■ **Trecho do documento**:
Por Adriane da Fonseca Pires


Depois de um período de afastamento devido a férias, esta colunista retorna com a proposta de destacar questões debatidas por parte da dogmática penal no que se refere à expansão do direito penal em matéria de criminalidade econômica, especificamente na forma diferenciada de tratamento a ser dada àquela em comparação à criminalidade comum. Na coluna de hoje são feitos apontamentos sobre o princípio da legalidade nos crimes econômicos, sob o viés da taxatividade.

O princípio da legalidade dos delitos e das penas, exigência de cunho político advinda do Liberalismo, é reconhecido como mecanismo de defesa do cidadão por se afigurar como limite ao poder estatal (de um Estado Social e Democrático de Direito). Desdobra-se, segundo a doutrina, em três outros princípios, quais sejam, “o da reserva legal – lei como fonte das normas penais incriminadoras; o da determinação taxativa – enunciação dessas normas, e o da irretroatividade – validade das disposições penais no tempo” (LUISI, 1991, p. 13). Assim, a legitimação da intervenção penal assenta-se na diferenciação necessária entre o punível e o impunível, exigindo-se que as normas incriminadoras e que atinjam fatos cometidos após sua vigência.

■ **Requisitos das tarefas**:
1) Segundo a coluna sobre o princípio da legalidade nos crimes econômicos, em quais três princípios esse princípio se desdobra?
2) Dê prosseguimento à coluna sobre o princípio da legalidade nos crimes econômicos, começando logo após a última frase apresentada.
O material seguinte provém de outra fonte.

■ **Registros**:
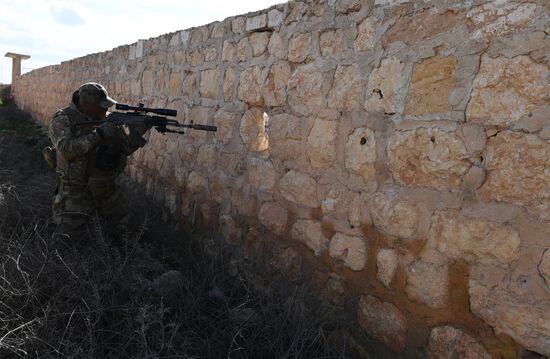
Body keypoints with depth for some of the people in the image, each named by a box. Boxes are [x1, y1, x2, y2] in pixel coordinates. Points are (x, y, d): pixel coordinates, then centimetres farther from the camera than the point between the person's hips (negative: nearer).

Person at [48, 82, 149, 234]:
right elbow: (67, 150, -29)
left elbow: (125, 149, -1)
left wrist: (137, 133, -20)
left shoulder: (107, 120, 1)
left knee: (125, 223, 8)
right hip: (77, 189, -4)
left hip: (107, 186, 5)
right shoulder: (62, 120, -13)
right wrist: (98, 134, -32)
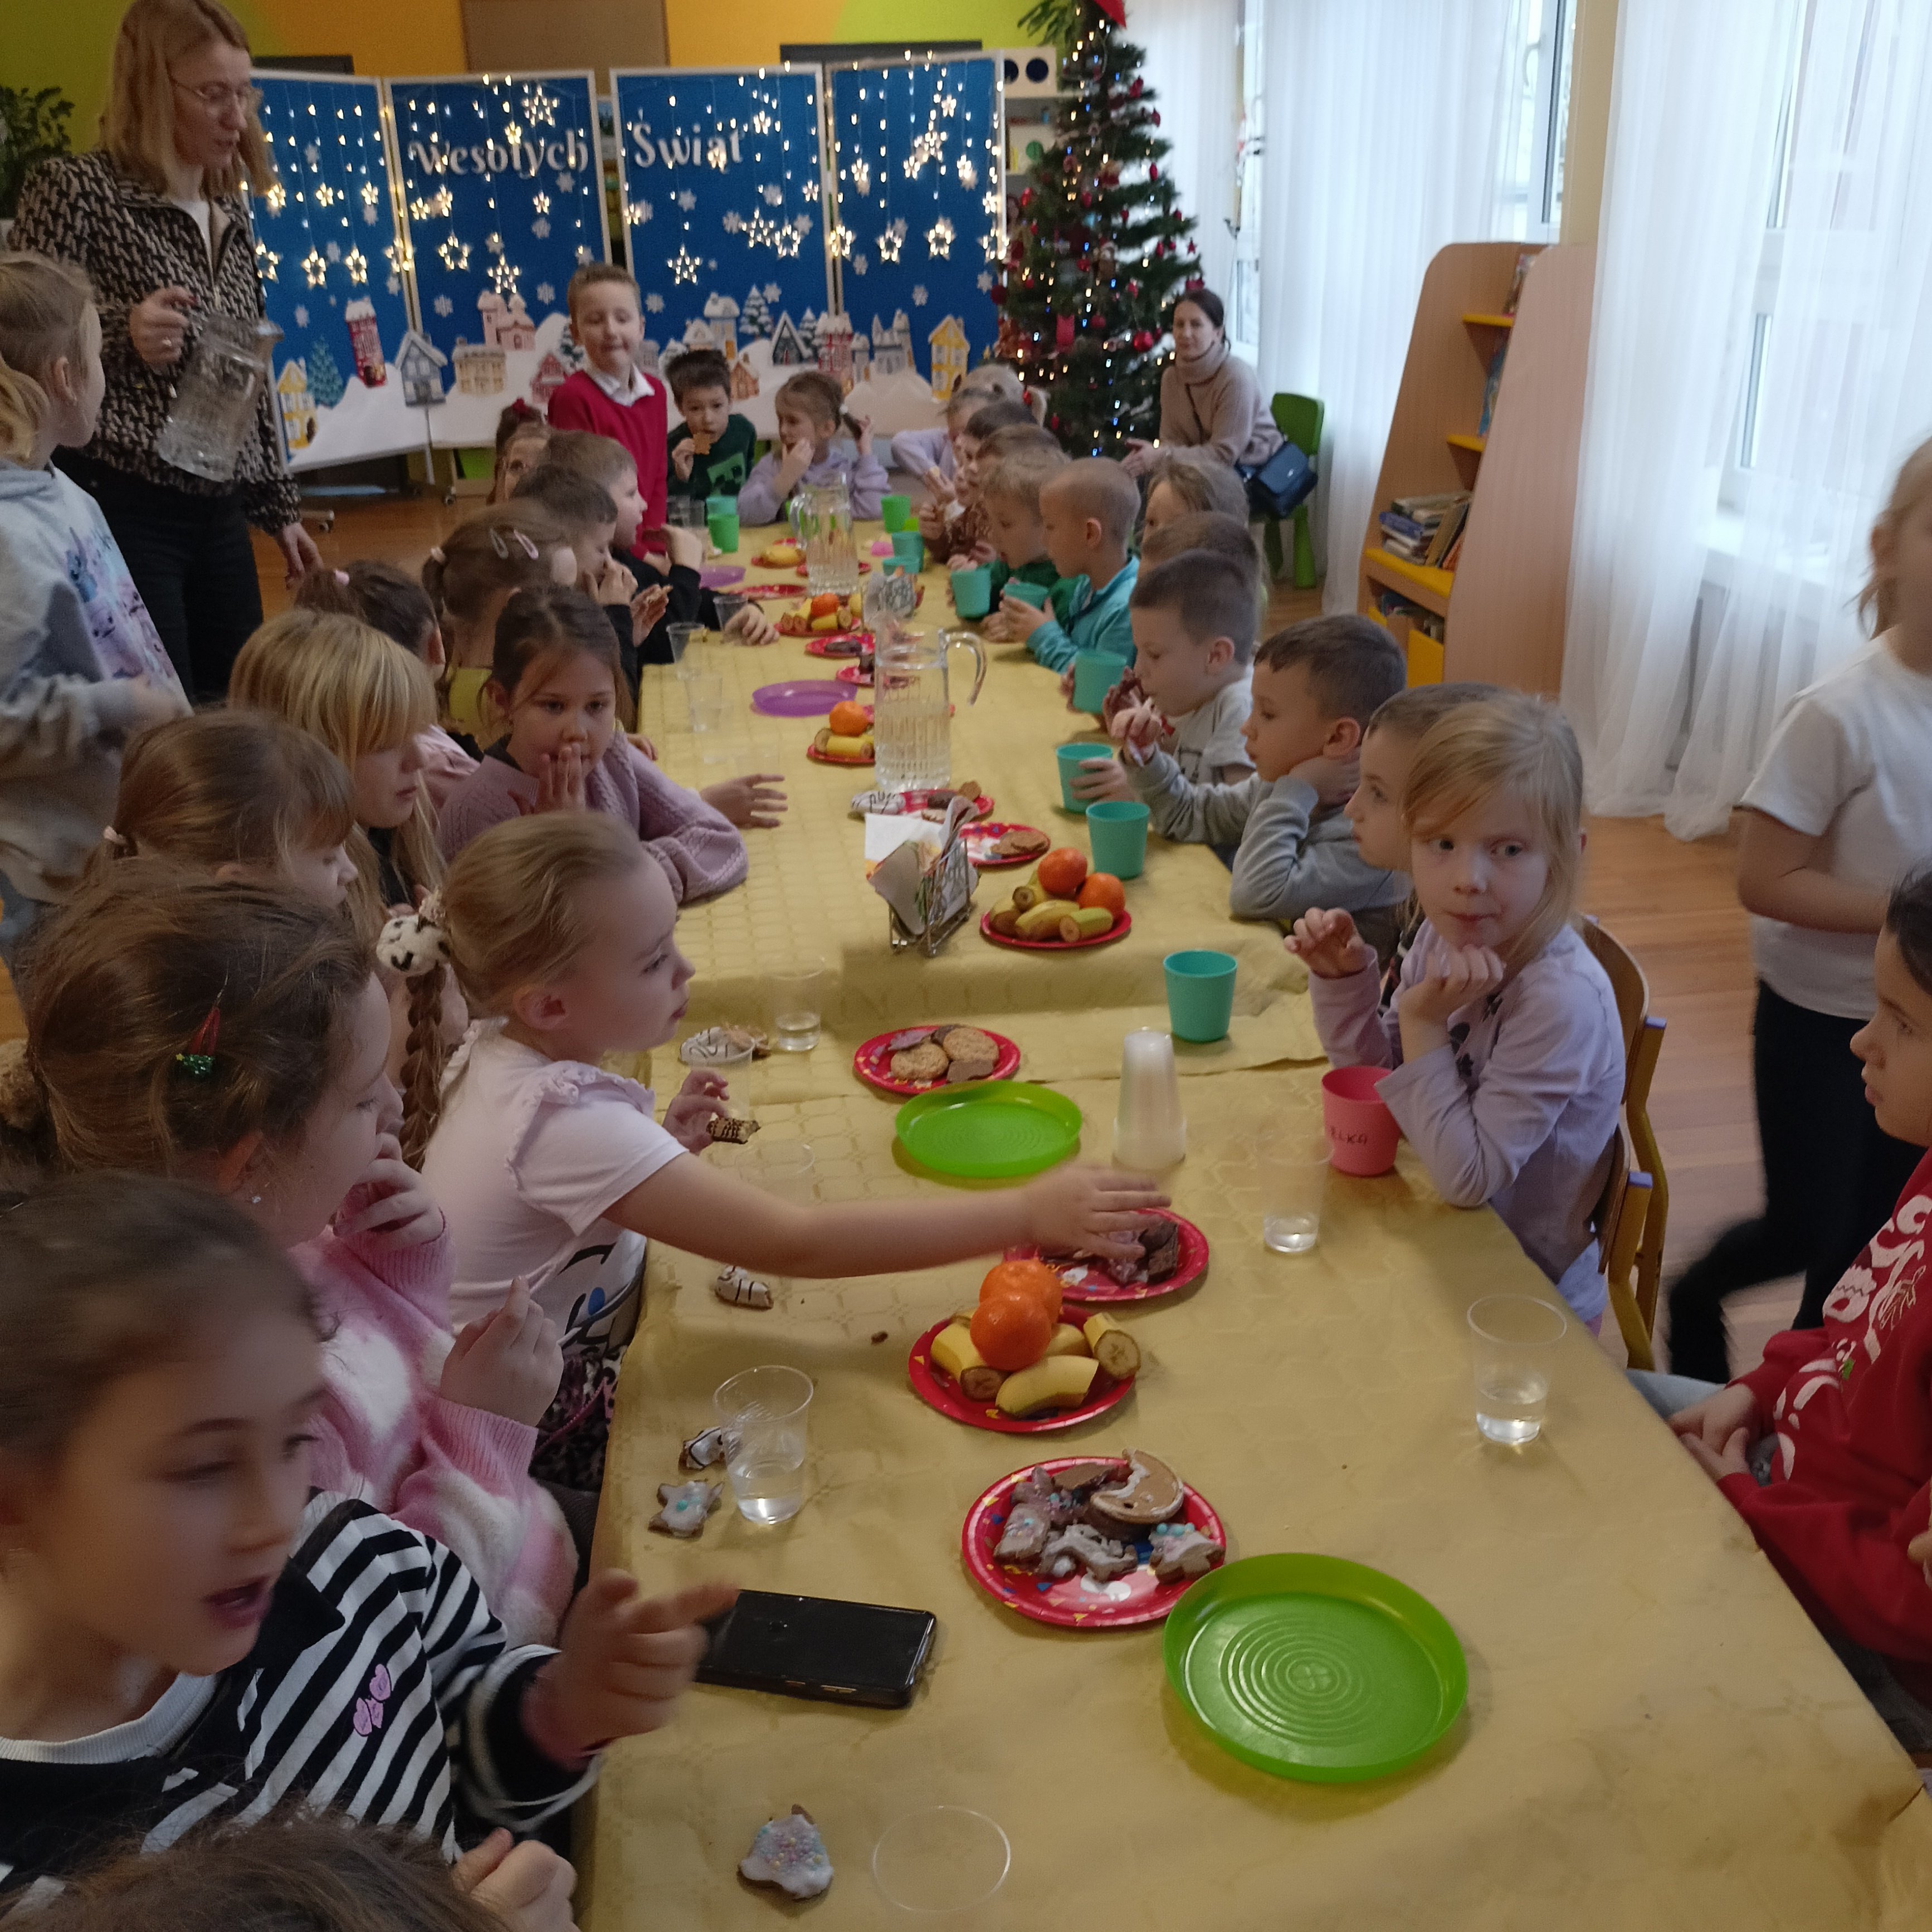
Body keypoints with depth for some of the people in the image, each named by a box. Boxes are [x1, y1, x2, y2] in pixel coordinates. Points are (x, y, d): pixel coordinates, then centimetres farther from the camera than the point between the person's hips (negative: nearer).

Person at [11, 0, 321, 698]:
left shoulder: (231, 214, 16)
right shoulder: (76, 187, -5)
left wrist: (280, 507, 20)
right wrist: (121, 332, -23)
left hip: (221, 516, 7)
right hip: (121, 510, -7)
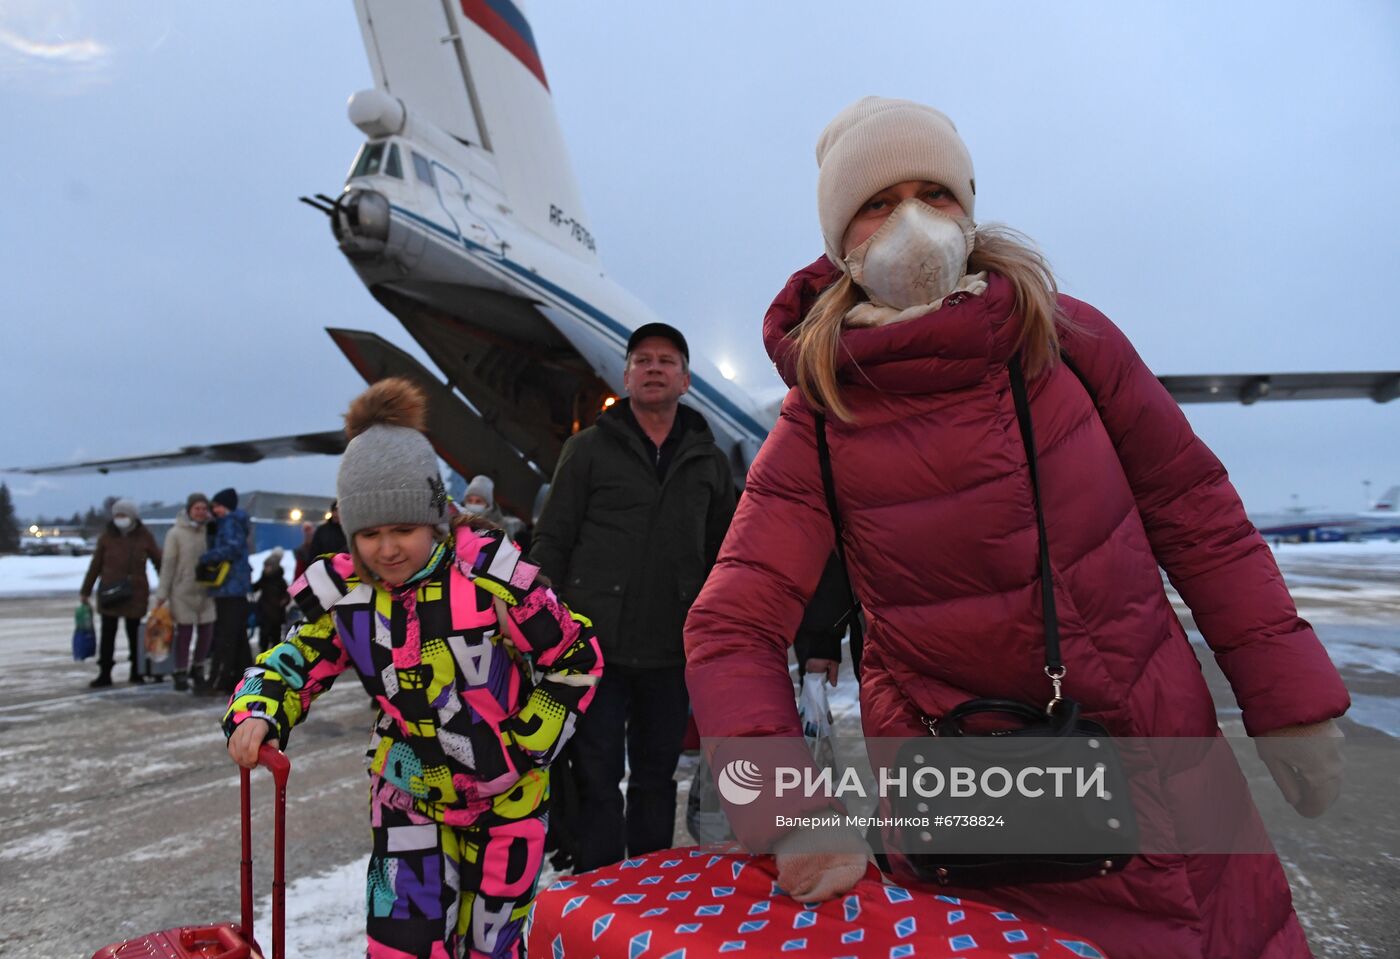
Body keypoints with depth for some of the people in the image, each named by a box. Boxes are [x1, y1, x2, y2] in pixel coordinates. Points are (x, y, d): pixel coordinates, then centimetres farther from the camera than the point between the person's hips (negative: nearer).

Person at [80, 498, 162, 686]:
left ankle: (136, 672, 18)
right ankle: (104, 674, 10)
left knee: (134, 633, 7)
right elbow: (95, 565, 8)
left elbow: (159, 561, 5)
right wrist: (85, 591, 11)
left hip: (135, 593, -1)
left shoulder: (144, 536, 0)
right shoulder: (107, 536, 2)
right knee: (107, 634, 3)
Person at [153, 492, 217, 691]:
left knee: (206, 631, 6)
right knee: (184, 632, 2)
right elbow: (168, 564, -5)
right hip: (183, 592, -3)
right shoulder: (176, 533, -5)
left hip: (206, 591, 3)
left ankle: (198, 669, 25)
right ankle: (181, 673, 16)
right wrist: (162, 593, -6)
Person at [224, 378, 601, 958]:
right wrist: (257, 715, -17)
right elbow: (296, 664, 3)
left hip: (507, 797, -2)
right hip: (409, 792, 2)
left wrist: (526, 746, -11)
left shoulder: (491, 574, -22)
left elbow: (576, 662, -12)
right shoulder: (343, 594, -11)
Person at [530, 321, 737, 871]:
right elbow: (552, 543, 1)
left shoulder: (708, 461, 10)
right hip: (596, 646, -3)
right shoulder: (589, 449, 2)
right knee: (596, 781, 3)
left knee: (656, 779, 15)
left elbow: (723, 555, 16)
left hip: (671, 655, 3)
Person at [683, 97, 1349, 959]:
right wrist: (791, 814, -27)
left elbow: (1191, 509, 3)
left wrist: (1288, 699, 2)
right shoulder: (819, 426, -12)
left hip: (1161, 747, 3)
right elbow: (732, 631, -15)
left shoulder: (1070, 338, -5)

■ **Respostas por tarefa**:
1) Ele se desdobra nos princípios da reserva legal, da determinação taxativa e da irretroatividade.

2)
Conforme leciona Faria Costa (2007, p. 16 e 20-21), o direito penal constitui-se em uma ordem relacional que tem um fundamento (relação comunicacional de raiz onto-antropológica na relação de cuidado-de-perigo o que leva à conclusão de que o crime exsurge da perversão dessa relação); uma finalidade (realizar a justiça  penal porquanto se trata de um ordenamento de paz); um sistema (com dois eixos normativos – fragmentariedade e unidade lógica e intencional da dogmática) e uma função (proteção de bens jurídicos com dignidade penal). Para Scalcon, “trata-se de uma proposta de fundamentação não apenas ontológica (a partir do ser) nem somente antropológica (a partir do homem), mas onto-antropológica (a partir do ser do homem, isto é, da sua ontológica condição existencial)” (SCALCON, 2013, p. 47-49).

Nessa linha, sintetiza D’Avila que a concepção acima é “percebida através do modelo de crime como ofensa a bens jurídico-penais atribui ao ilícito uma posição privilegiada na estrutura dogmática do crime, eis que portador do juízo de desvalor da infração enquanto elemento capaz de traduzir a própria função do direito penal” (D’AVILA, 2009, p. 50).

Em sendo o Direito Penal Econômico, “o conjunto de normas penais que protegem a ordem econômica, vista essa como a regulação jurídica da produção, distribuição e consumo de bens e serviços” (BAJO  e  BACIGALUPO, 2001, p. 13-14), conclui-se que “o saber econômico não instrumentaliza o direito penal, mas sim ilumina seu horizonte cognitivo a fim de que o poder punitivo tenha condições de criminalizar somente aquelas práticas que se considerem ofensivas a uma política econômica” (SCHMIDT, 2015, p. 80). Na mesma perspectiva prossegue Schmidt:

“através dos crimes econômicos, o direito penal pode proteger, com dimensão variável, em cada ordenamento jurídico, segmentos específicos dessas estratégias (política econômica stricto sensu, monetária, fiscal, financeira); [de modo que] a legitimidade do direito penal econômico, portanto, será tão maior quanto mais próximo e ajustado for o tratamento legislativo e judicial conferido a normas e supostos fáticos materialmente e ofensivos à ordem econômica” (Schmidt, 2015, p. 82 e 121).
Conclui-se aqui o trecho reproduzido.